O pedido de investigação havia sido apresentado pelo ministro Alexandre de Moraes, que também aponta indícios de improbidade administrativa na conduta de Mendonça. O caso teve início a partir da condução de medidas relacionadas ao Banco Master, inicialmente dentro do inquérito das fake news, até que Fachin assumiu a relatoria do processo.

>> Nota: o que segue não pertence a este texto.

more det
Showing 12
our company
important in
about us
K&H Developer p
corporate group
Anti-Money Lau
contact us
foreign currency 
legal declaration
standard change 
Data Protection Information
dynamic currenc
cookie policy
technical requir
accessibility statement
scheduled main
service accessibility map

No centro do conflito entre Mendonça e Moraes está um relatório de inteligência elaborado pela Polícia Federal. Este documento, que é interno e não possui valor probatório, sugere que Mendonça teria direcionado as investigações sobre o Banco Master com a intenção de atingir Moraes.
A utilização deste relatório gerou novas tensões entre o STF e a Polícia Federal, resultando em um embate sobre a permanência de Andrei Rodrigues no cargo de diretor-geral da corporação. Em meio a essa disputa, Fachin decidiu que Rodrigues permanecerá na função, mas sua continuidade está sujeita a uma análise mais detalhada do caso.
Com a retirada do processo da pauta, o pedido de investigação contra Mendonça não será discutido na sessão do STF agendada para o dia 23 de setembro. Essa decisão amplia as controvérsias em torno das investigações relacionadas ao Banco Master e a atuação dos ministros envolvidos.